DATASET:

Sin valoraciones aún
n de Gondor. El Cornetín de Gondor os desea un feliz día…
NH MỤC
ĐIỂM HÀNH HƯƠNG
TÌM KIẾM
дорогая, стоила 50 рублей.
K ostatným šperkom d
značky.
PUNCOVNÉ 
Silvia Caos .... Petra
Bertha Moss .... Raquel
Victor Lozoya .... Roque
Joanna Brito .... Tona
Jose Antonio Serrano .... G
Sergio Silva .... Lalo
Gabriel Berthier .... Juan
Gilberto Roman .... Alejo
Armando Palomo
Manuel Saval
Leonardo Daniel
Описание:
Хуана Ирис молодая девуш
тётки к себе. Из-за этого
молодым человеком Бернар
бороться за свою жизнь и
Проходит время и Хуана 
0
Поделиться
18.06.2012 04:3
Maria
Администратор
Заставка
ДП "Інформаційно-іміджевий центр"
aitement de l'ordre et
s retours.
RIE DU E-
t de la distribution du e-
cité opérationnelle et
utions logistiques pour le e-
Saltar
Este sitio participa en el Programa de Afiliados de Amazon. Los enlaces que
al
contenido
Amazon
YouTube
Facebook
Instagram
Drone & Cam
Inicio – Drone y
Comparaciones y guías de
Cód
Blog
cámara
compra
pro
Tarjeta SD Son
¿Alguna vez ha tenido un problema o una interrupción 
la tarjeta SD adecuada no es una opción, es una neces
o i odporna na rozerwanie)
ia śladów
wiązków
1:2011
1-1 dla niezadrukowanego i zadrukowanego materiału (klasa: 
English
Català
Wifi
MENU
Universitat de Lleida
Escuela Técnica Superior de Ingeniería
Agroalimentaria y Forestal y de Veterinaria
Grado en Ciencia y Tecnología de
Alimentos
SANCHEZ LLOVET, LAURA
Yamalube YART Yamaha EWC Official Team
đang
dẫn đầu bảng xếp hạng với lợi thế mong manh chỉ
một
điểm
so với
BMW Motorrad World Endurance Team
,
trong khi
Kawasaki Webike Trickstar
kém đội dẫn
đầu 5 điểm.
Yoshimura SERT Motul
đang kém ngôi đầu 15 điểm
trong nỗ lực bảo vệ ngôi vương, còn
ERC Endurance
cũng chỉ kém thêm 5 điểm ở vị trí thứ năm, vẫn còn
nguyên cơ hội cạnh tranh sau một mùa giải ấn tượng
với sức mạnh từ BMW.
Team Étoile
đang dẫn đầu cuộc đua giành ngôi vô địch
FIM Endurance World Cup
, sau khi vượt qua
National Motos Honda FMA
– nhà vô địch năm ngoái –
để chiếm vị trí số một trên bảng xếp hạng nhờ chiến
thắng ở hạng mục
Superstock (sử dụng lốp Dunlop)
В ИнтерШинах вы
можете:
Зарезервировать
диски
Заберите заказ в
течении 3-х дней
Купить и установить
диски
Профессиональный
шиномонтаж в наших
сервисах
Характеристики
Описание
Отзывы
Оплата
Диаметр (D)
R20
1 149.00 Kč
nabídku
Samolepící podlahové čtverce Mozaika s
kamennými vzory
--
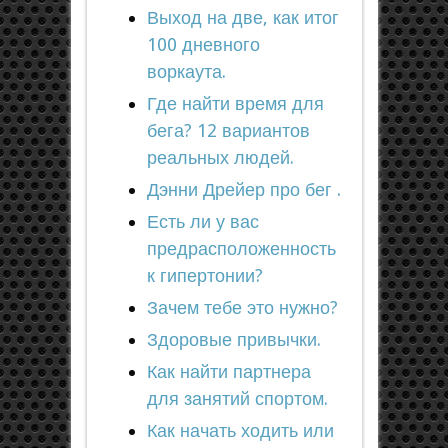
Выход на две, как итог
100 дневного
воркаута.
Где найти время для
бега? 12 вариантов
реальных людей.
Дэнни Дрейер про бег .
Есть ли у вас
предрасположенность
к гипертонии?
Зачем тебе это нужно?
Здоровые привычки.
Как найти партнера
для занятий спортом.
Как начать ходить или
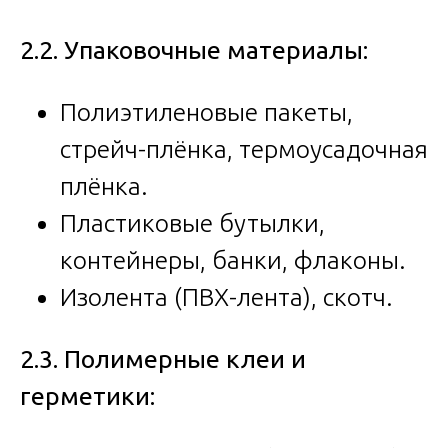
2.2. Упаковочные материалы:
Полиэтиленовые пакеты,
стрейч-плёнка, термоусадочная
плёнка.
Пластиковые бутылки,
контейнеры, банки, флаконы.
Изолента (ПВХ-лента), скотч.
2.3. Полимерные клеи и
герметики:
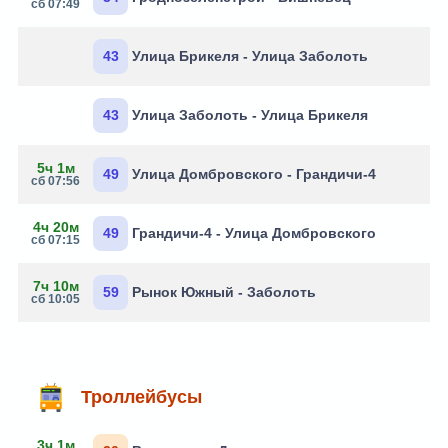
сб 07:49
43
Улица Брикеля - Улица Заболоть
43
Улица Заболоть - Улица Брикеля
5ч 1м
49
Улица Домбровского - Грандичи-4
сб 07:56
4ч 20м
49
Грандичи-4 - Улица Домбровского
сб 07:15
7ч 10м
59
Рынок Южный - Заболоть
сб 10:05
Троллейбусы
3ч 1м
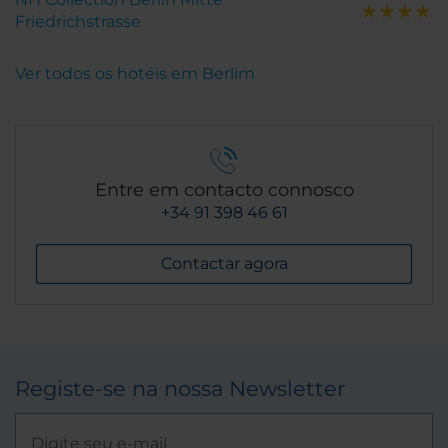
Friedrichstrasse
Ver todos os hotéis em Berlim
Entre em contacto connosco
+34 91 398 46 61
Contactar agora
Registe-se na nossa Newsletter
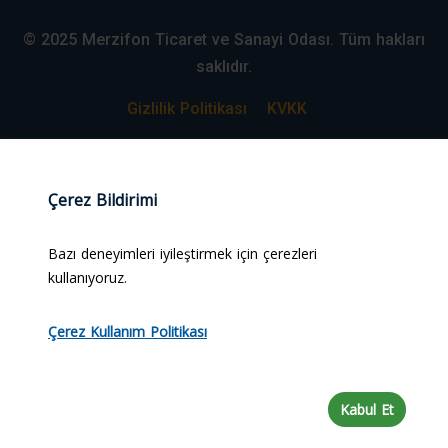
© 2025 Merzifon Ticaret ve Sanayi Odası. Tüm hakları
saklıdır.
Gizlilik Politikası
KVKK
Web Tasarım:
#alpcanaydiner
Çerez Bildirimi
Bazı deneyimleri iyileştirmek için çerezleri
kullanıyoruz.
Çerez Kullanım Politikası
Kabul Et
* * *
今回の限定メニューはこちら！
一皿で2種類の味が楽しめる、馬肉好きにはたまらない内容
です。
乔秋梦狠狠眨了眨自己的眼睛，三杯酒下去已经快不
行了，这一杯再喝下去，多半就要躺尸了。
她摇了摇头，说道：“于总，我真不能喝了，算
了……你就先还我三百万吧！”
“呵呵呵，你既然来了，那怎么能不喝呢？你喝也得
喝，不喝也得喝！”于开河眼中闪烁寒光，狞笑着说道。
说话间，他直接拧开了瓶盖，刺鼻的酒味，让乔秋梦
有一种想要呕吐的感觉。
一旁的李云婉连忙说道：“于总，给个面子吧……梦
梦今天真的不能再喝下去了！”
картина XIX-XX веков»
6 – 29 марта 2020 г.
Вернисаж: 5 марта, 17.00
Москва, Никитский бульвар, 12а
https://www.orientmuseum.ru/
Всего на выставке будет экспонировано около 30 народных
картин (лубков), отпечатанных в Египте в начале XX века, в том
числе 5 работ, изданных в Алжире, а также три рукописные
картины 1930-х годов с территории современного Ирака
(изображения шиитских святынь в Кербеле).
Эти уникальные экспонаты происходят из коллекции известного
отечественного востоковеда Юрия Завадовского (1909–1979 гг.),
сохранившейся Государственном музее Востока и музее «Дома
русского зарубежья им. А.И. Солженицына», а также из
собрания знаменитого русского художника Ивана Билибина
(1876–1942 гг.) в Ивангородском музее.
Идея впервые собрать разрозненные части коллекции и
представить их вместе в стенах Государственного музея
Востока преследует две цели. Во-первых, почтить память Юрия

AIM OF THE EXERCISE: Can you update the items from the line that has "Sin valoraciones aún" through the line that has "Gabriel Berthier .... Juan", replacing "Gondor" with "Rohan" and changing nothing else?

REPLY TO THE EXERCISE:
Sin valoraciones aún
n de Rohan. El Cornetín de Rohan os desea un feliz día…
NH MỤC
ĐIỂM HÀNH HƯƠNG
TÌM KIẾM
дорогая, стоила 50 рублей.
K ostatným šperkom d
značky.
PUNCOVNÉ 
Silvia Caos .... Petra
Bertha Moss .... Raquel
Victor Lozoya .... Roque
Joanna Brito .... Tona
Jose Antonio Serrano .... G
Sergio Silva .... Lalo
Gabriel Berthier .... Juan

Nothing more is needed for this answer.